▶ [TO-DO ITEM]: Beneath this task are records; tally the lines in them that contain "Nistor" and report only the number.

★ ★ ★ ★

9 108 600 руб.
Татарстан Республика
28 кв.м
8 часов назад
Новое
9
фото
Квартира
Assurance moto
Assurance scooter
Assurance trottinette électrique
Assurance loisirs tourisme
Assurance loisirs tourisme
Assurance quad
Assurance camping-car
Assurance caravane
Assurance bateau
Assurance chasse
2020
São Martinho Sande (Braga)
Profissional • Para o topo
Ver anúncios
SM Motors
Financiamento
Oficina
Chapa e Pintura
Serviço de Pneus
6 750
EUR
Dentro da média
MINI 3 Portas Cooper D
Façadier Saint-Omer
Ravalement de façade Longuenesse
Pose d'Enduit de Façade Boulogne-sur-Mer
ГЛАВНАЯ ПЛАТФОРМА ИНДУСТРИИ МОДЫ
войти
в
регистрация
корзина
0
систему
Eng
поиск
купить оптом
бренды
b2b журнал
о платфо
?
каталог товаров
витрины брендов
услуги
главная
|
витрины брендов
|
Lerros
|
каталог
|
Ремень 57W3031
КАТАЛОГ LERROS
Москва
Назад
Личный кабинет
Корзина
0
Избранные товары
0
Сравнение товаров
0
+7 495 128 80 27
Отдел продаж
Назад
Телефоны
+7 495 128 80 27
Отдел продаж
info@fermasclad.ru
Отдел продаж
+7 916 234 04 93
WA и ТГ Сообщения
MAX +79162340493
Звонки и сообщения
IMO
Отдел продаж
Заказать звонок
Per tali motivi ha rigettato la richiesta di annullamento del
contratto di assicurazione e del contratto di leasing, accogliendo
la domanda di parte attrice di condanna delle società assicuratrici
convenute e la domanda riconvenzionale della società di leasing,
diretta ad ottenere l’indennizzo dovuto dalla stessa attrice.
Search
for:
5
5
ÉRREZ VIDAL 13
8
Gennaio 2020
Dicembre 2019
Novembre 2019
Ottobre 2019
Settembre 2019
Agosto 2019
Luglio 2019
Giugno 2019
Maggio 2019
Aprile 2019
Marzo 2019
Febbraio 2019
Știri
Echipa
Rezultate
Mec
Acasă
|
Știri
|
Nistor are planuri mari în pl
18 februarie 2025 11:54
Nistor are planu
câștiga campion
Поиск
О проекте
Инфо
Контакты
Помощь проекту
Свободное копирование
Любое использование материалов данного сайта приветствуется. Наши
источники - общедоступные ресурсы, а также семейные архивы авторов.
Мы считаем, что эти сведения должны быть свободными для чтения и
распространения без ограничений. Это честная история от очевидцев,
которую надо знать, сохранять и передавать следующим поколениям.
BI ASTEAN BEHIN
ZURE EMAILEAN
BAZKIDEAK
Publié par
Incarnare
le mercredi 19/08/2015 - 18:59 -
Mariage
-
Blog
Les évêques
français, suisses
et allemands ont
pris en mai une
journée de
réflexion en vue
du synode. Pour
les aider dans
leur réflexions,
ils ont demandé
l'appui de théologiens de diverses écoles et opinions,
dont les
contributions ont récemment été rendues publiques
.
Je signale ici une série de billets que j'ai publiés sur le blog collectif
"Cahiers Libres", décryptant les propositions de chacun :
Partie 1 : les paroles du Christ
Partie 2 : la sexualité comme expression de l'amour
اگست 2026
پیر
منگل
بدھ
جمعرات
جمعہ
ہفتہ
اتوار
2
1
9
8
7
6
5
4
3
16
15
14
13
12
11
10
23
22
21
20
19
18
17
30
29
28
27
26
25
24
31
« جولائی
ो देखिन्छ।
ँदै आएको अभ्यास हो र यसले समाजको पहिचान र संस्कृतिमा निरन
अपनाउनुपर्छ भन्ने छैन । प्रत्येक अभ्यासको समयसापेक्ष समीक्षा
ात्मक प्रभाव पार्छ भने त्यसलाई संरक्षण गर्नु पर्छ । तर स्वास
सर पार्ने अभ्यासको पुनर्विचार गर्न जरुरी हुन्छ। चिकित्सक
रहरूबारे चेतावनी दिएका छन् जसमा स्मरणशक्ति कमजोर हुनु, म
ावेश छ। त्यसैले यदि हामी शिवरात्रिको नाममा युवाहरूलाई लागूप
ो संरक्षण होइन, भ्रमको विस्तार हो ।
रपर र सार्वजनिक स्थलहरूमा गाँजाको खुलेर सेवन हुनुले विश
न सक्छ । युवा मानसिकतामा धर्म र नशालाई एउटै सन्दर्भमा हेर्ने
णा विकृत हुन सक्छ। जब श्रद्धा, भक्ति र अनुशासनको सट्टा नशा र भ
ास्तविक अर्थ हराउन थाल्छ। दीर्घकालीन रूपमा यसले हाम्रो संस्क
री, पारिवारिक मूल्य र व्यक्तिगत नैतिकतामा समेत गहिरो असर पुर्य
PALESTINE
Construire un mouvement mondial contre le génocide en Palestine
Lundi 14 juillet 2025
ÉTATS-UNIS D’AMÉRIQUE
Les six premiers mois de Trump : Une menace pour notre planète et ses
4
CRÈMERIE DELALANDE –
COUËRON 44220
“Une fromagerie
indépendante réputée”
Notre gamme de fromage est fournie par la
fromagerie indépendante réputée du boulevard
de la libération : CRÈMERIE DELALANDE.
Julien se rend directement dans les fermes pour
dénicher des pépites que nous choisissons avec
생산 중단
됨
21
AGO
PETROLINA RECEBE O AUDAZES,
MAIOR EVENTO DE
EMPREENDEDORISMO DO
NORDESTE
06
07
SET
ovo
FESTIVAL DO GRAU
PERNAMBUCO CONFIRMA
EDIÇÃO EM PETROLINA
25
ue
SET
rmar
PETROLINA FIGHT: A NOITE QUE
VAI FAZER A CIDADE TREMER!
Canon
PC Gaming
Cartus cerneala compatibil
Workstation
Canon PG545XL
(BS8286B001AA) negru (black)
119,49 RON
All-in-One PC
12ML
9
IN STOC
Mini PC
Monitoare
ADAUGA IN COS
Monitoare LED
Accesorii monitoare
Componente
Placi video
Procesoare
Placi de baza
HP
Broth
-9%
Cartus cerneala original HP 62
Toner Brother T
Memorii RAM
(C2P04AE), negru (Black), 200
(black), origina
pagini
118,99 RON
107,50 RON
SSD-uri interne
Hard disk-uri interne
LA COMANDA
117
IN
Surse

★ ★ ★ ★

▶ [EXERCISE SOLUTION]: 2